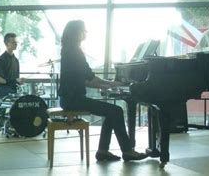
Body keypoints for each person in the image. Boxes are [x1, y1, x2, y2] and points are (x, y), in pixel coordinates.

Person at [58, 20, 147, 161]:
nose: (85, 33)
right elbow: (91, 79)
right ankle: (127, 151)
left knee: (112, 112)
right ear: (76, 32)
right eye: (83, 30)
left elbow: (87, 80)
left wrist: (110, 84)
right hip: (73, 100)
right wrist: (113, 84)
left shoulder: (69, 50)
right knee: (116, 111)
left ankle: (103, 151)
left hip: (68, 98)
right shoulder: (75, 52)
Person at [0, 33, 23, 99]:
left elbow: (16, 78)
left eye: (16, 42)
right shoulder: (0, 60)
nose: (16, 44)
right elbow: (1, 80)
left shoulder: (16, 60)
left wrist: (19, 81)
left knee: (25, 97)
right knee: (13, 95)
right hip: (2, 88)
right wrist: (16, 80)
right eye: (13, 42)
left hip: (13, 88)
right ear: (6, 44)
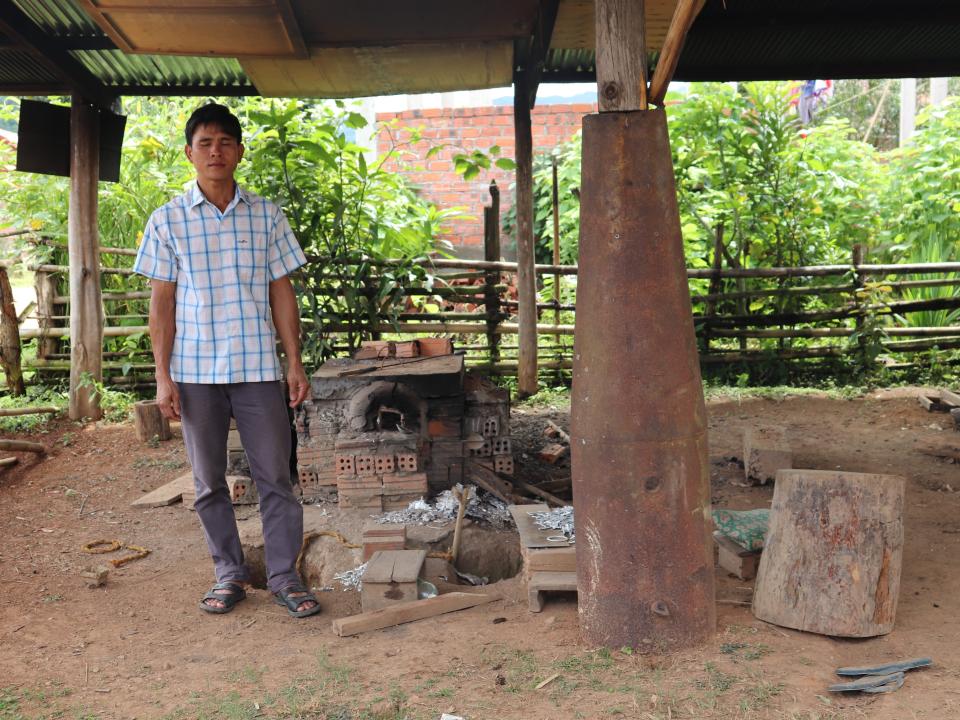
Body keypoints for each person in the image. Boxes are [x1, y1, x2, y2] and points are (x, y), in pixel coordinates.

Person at [134, 103, 320, 618]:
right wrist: (163, 376)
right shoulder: (167, 220)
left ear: (239, 150)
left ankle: (284, 575)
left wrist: (294, 362)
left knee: (276, 479)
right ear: (189, 153)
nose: (215, 151)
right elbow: (162, 305)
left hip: (258, 368)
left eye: (225, 142)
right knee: (208, 482)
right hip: (195, 375)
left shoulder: (266, 214)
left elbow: (282, 293)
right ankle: (229, 573)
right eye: (205, 143)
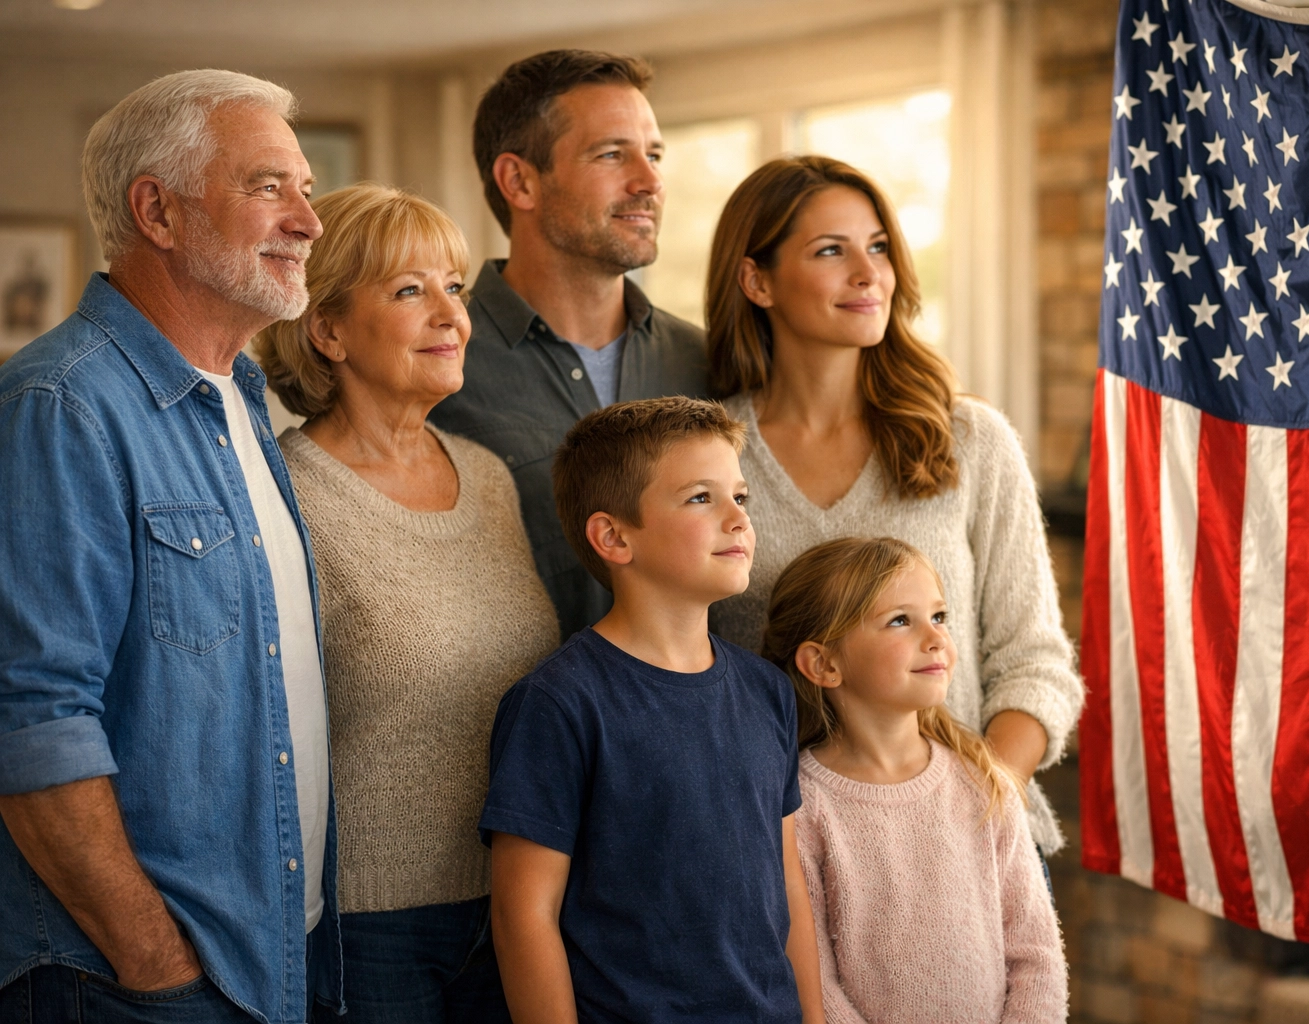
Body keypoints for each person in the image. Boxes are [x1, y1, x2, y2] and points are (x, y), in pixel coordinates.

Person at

· · · ·

» TASK BRIEF:
Copy exactly the lines that begin at the one containing "right wrist: (163, 376)" and end at the last line of the records, both included, omitting the pictures.

» EXERCISE RESPONSE:
right wrist: (163, 376)
right shoulder: (167, 220)
left ear: (239, 150)
left ankle: (284, 575)
left wrist: (294, 362)
left knee: (276, 479)
right ear: (189, 153)
nose: (215, 151)
right elbow: (162, 305)
left hip: (258, 368)
left eye: (225, 142)
right knee: (208, 482)
right hip: (195, 375)
left shoulder: (266, 214)
left elbow: (282, 293)
right ankle: (229, 573)
right eye: (205, 143)
Body keypoints for each person in the image. Boxes are [x1, y1, x2, y2] and points are (x, y), in pixel coordinates.

Person at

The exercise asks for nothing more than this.